The Making of an All-American Memorial

By Ambar Pardilla


James Reston Jr. addresses an audience member who asked him a question at Politics and Prose. (Photo by Ambar Pardilla)

The Vietnam Veterans Memorial’s black granite wall, which lists the lives that were lost or missing during the Vietnam War from 1955 to 1975, contrasts with the white marble obelisk—the Washington Monument—that overlooks it. Along with the other two bronze statues that are a part of the memorial, the Three Servicemen Memorial and the Vietnam Women’s Memorial, the wall has become a recognizable piece of Washington, D.C.

But the making of the three parts of the memorial was filled with difficulties and disagreements about how to honor an unpopular war, as James Reston Jr. explained on Saturday at a Politics and Prose event promoting his new book, “A Rift in the Earth: Art, Memory, and the Fight for a Vietnam War Memorial.”

“There was so much accident in this that turned out well,” Reston said.

Reston explained that his book chronicles what he called “an art war” about whether or not the war should be memorialized at all and how to commemorate those who served “despite a flawed rationale.”

The connections between the war in Vietnam and the continuing wars in Afghanistan and Iraq weren’t lost on Reston.

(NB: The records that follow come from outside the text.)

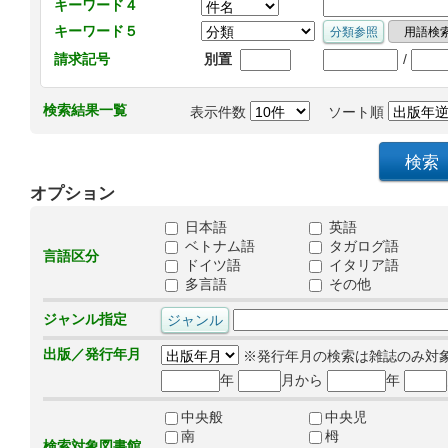
キーワード４
キーワード５
/
請求記号
別置
検索結果一覧
表示件数
ソート順
オプション
日本語
英語
ベトナム語
タガログ語
言語区分
ドイツ語
イタリア語
多言語
その他
ジャンル指定
出版／発行年月
※発行年月の検索は雑誌のみ対
年
月から
年
中央般
中央児
南
栂
検索対象図書館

He described the parallels between public reaction to the war then and the detachment between civilians and “the American boys fighting in Afghanistan and Iraq” now.

The book also comes before Ken Burns’ 10 part documentary series, “The Vietnam War,” which premieres Sunday on PBS, which Reston said he knew was in the works two years ago. Still, Reston separated his book from what he saw as “an angled attack against Vietnam memory.”

“It’s [his book] not just a reflection of what Ken Burns is doing,” Reston said.

Reston, who served as an intelligence officer in the U.S. Army from 1965 to 1968, said that there were “two emotional ties” that connected him to the book: one of his friends, who “was killed without firing a shot,” is listed on the wall and his relationship to Frederick Hart, the sculptor who created the Three Servicemen Memorial. Reston said he “lived down the road” from Hart in Virginia in the ’90s.

Although Reston said he had never written anything about art before, he was drawn to understanding the selection process for the design and eventual construction of the memorial’s wall.

“I wanted to recapture the intensity of that five-year period,” Reston said.

According to Reston, the competition received more than a thousand handwritten submissions, as printed ones weren’t allowed to make the process more personalized. The submissions varied “from the very brilliant to the kitschy,” Reston said.

Maya Lin, who was then a 21-year-old student at Yale University, won the competition in 1981 with her, as Reston called it, “almost high schoolish” drawing for the design of the memorial.

But Reston said “what won her over was her description.” Lin described that the memorial would be “a rift in the earth,” which Reston took for the title of his book.

Despite Lin’s win, Reston said, the decision sparked “a vicious backlash.”  According to Reston, arguments against Lin’s design included criticism of the choice of color, as black was seen as “the color of shame” and the belief that the memorial was depressing as it only honored the dead.

Resistance to the plans for the memorial reached Congress and former Sen. Jim Webb from Virginia (who was not a senator at the time), Reston explained.

“It becomes a Washington story,” Reston said.

Reston, who wore tortoiseshell glasses and read from his handwritten notes in blue ink, then remembered how Hart became involved with the project, as he was chosen to create a second part to Lin’s contribution.

Hart’s proposed addition, the Three Servicemen Memorial, caused controversy. Reston said that some thought that Hart would be “imposing on another piece of art.”

Reston quoted what Lin had said about the prospect of Hart’s sculpture: “This is like painting a mustache on the ‘Mona Lisa.’”

Still, Reston said, Hart remained respectful of Lin’s design and “saved the Vietnam Memorial.”

The third and final part of the memorial, the Vietnam Women’s Memorial, was designed by Glenna Goodacre. It was dedicated in 1993.

For Reston, the memorial endures as “a place of contemplation” which stands out “in this city of generals on horses, vertical statues and obelisks.”

But beyond the district and in spite of all the stress that went into the memorial, it has become a model for how memorializing should be done, according to Reston. The inclusion of individual names has served as an example for other memorials.

“This concept of names lost in war has been repeated all over the world, including Vietnam,” Reston said.

The memorial remains a reminder of what the generation of the era faced and was forced to do, Reston said, but it’s more than just a memory for veterans.

“The Vietnam Memorial has become universalized,” Reston said.

“It’s not about just one war, but about all wars,” Reston added.